Exercise aim —
What you return should be the complete data below, word for word, with no pictures in it.

Information provided —
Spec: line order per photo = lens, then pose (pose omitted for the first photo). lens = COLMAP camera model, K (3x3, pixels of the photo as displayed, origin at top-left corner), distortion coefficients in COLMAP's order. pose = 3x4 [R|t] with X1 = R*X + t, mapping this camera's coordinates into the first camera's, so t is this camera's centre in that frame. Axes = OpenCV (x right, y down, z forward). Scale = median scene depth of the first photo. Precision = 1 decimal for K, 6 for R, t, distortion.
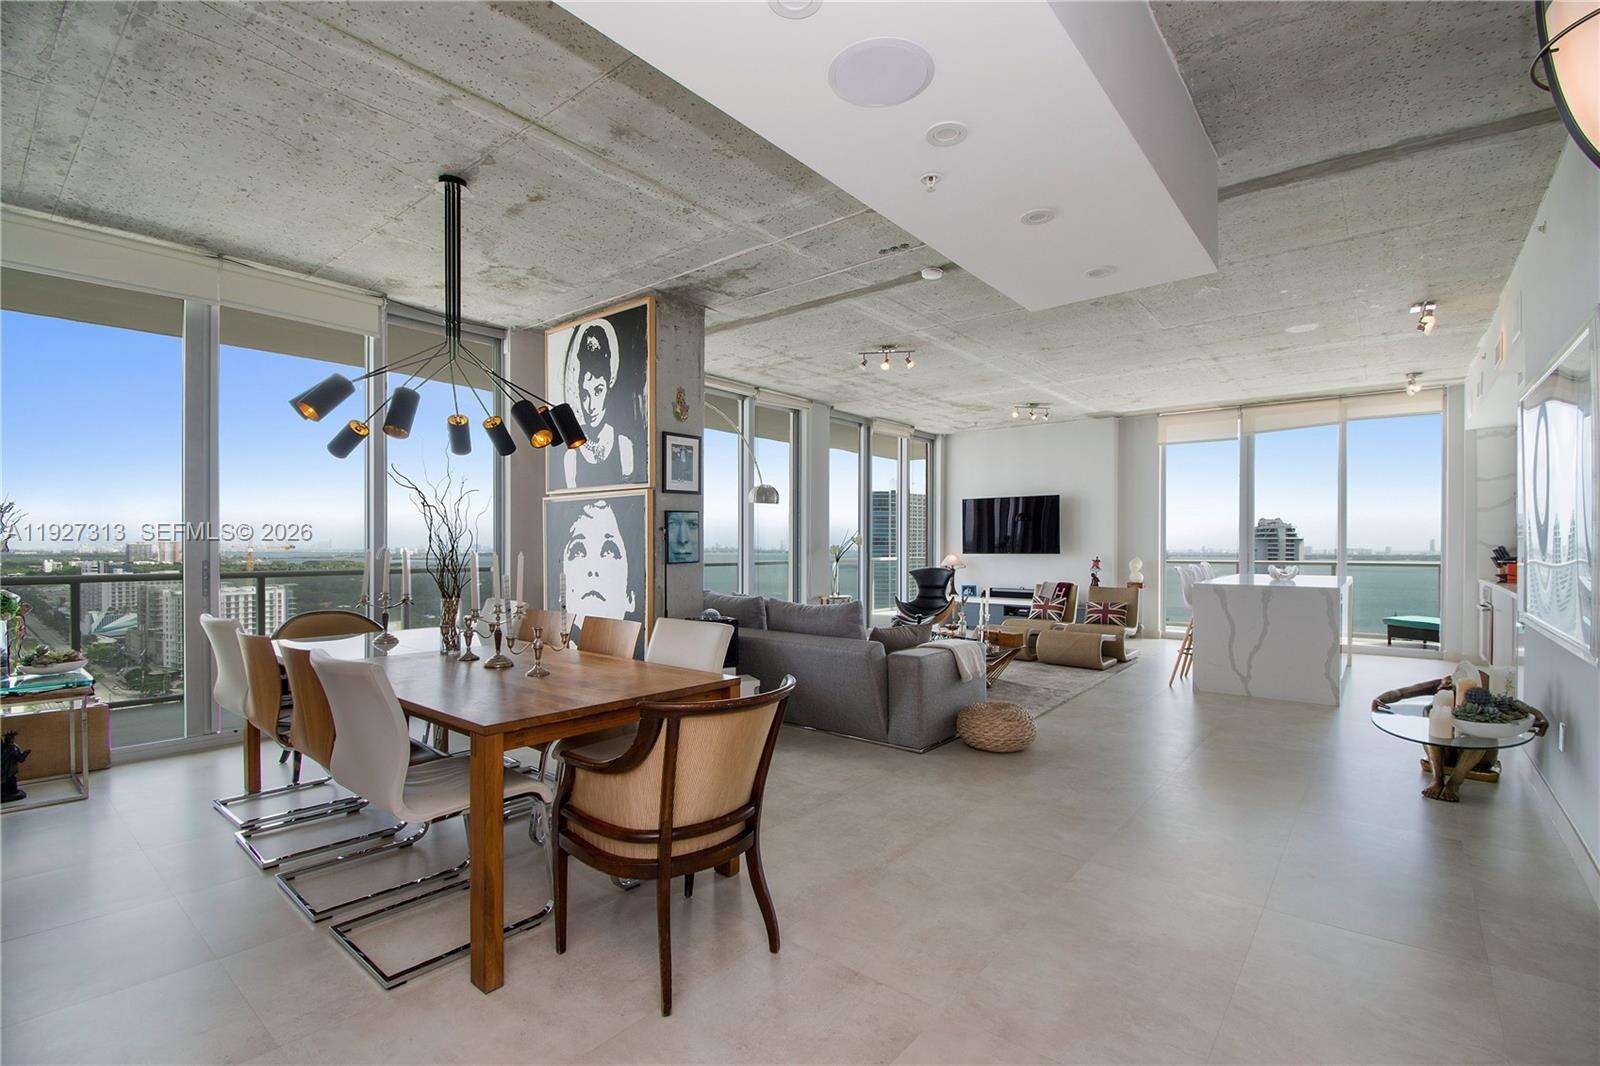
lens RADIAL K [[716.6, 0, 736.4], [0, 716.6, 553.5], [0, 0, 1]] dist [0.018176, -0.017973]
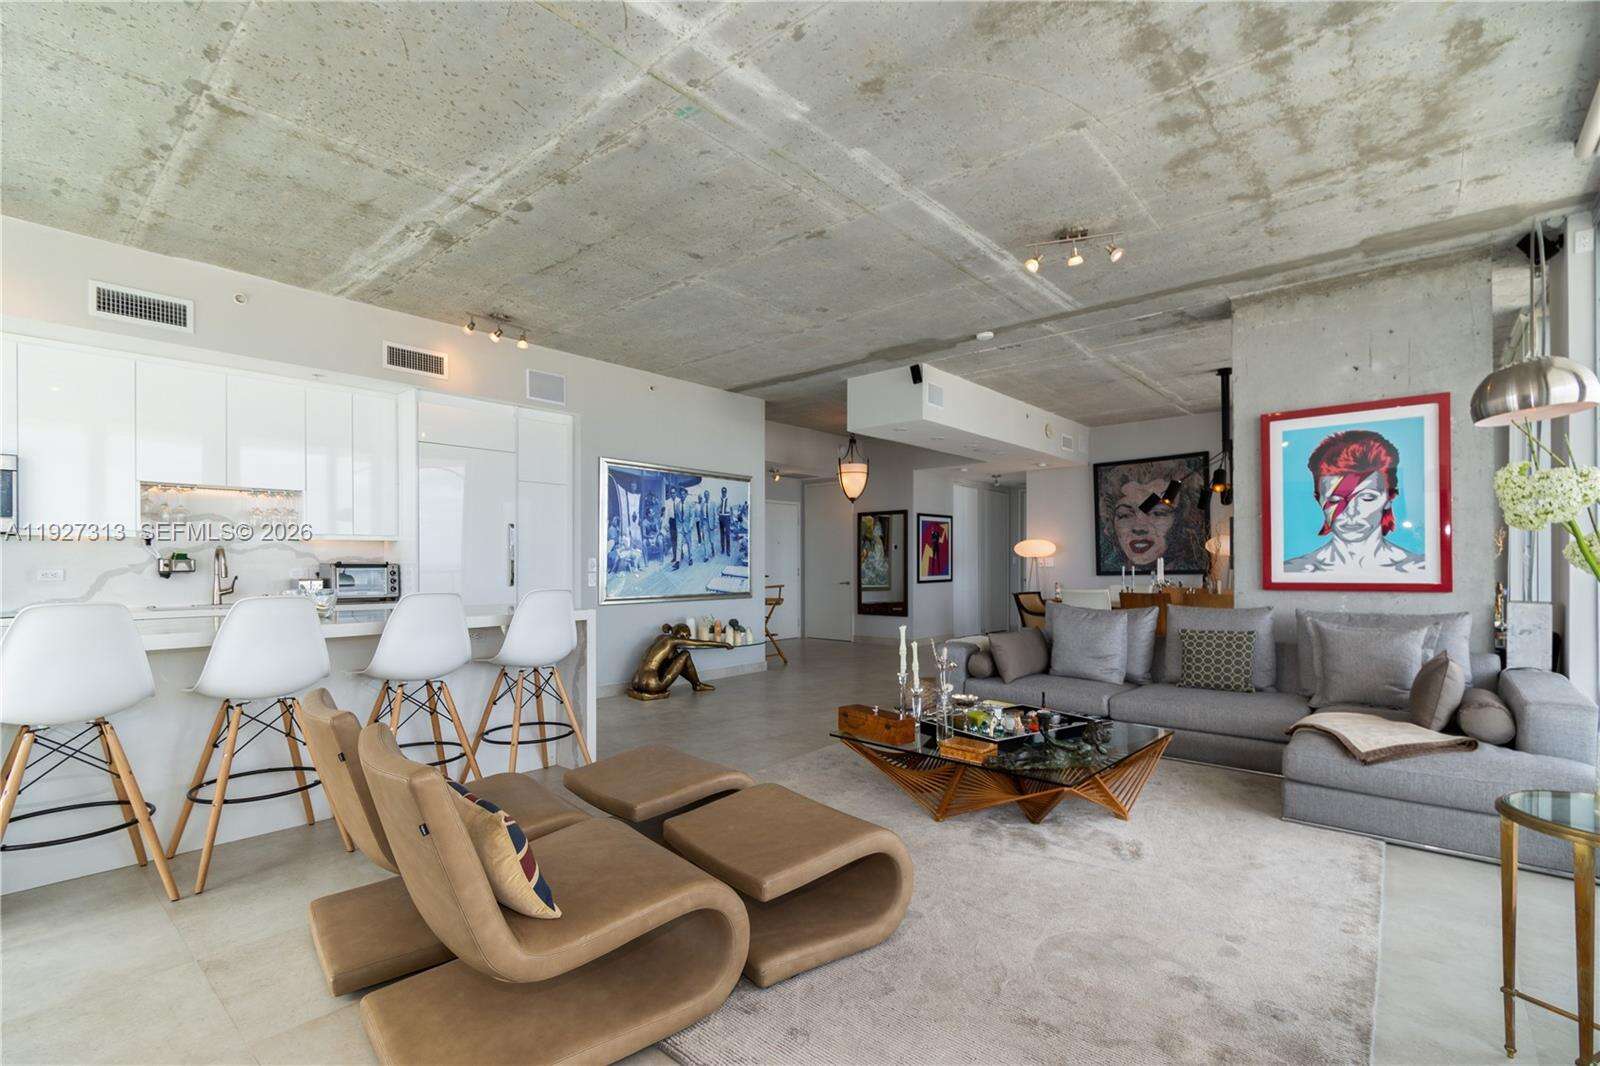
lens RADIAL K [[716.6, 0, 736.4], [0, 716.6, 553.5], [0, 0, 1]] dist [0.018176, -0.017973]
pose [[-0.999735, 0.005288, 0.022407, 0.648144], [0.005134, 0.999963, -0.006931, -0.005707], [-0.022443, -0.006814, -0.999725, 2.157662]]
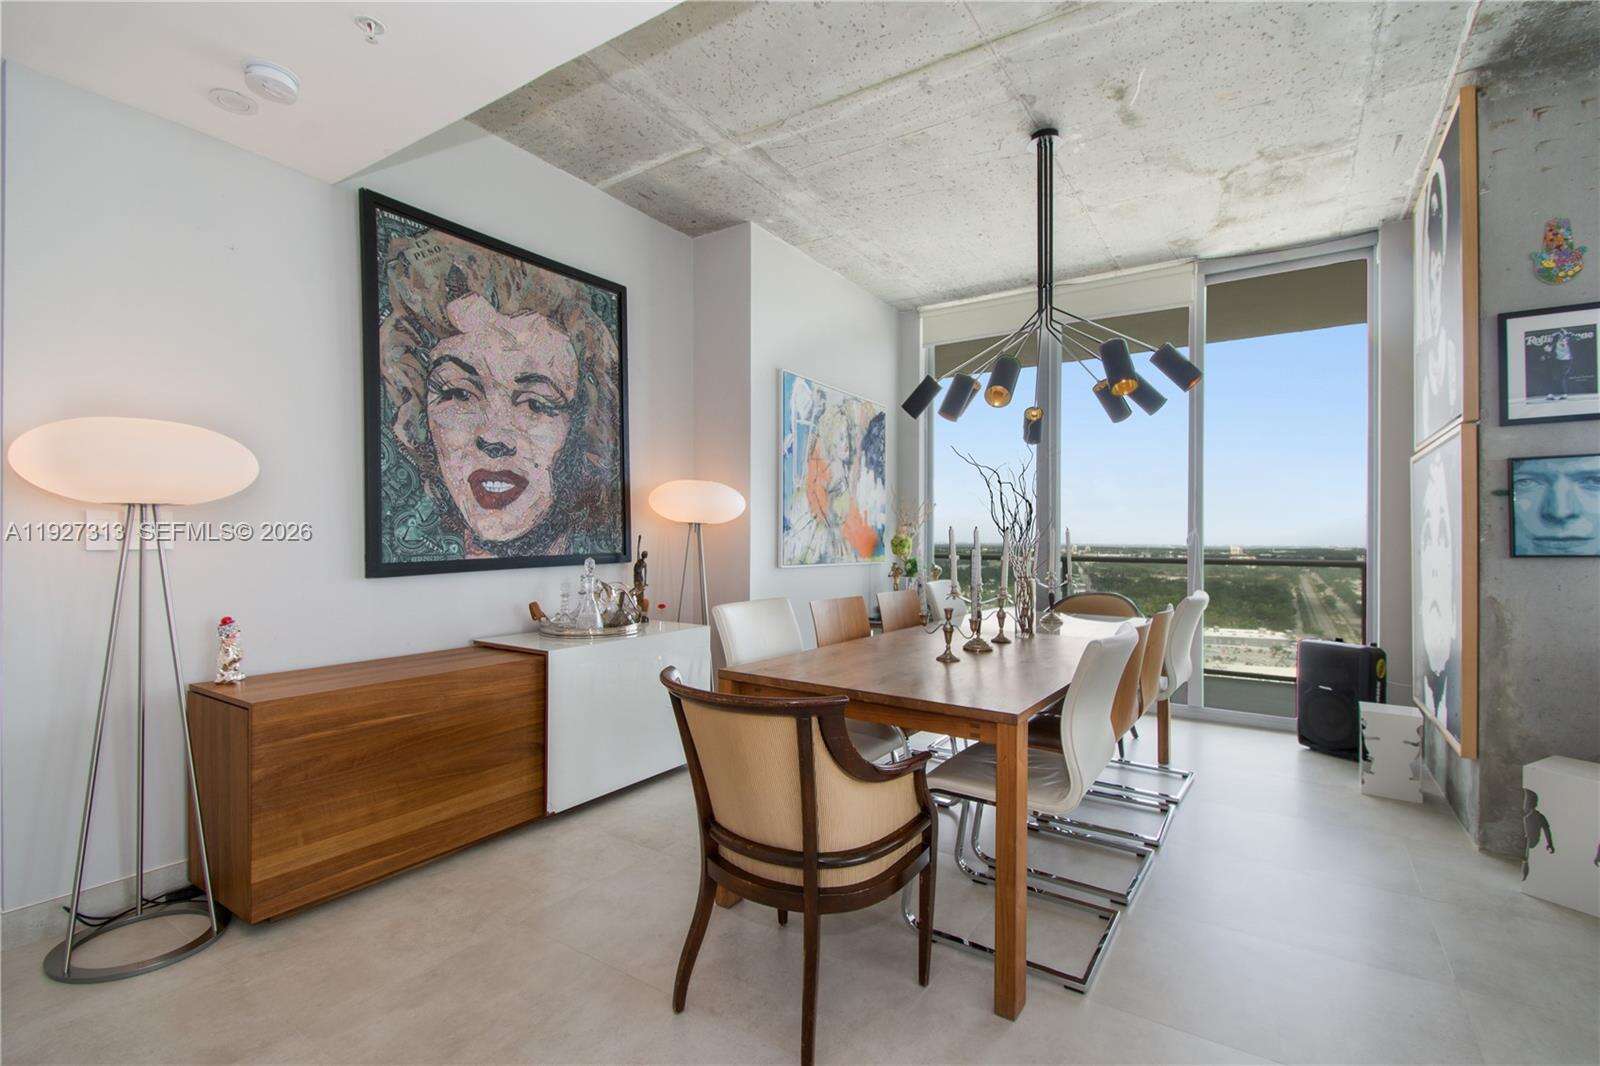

Answer space —
Spec: line order per photo = lens, then pose (pose omitted for the first photo). lens = COLMAP camera model, K (3x3, pixels of the photo as displayed, origin at top-left corner), distortion coefficients in COLMAP's order. pose = 3x4 [R|t] with X1 = R*X + t, mapping this camera's coordinates into the first camera's, so t is this camera's centre in that frame. Axes = OpenCV (x right, y down, z forward). Scale = median scene depth of the first photo. Precision = 1 decimal for K, 6 for R, t, distortion.
lens RADIAL K [[716.6, 0, 736.4], [0, 716.6, 553.5], [0, 0, 1]] dist [0.018176, -0.017973]
lens RADIAL K [[716.6, 0, 736.4], [0, 716.6, 553.5], [0, 0, 1]] dist [0.018176, -0.017973]
pose [[-0.999735, 0.005288, 0.022407, 0.648144], [0.005134, 0.999963, -0.006931, -0.005707], [-0.022443, -0.006814, -0.999725, 2.157662]]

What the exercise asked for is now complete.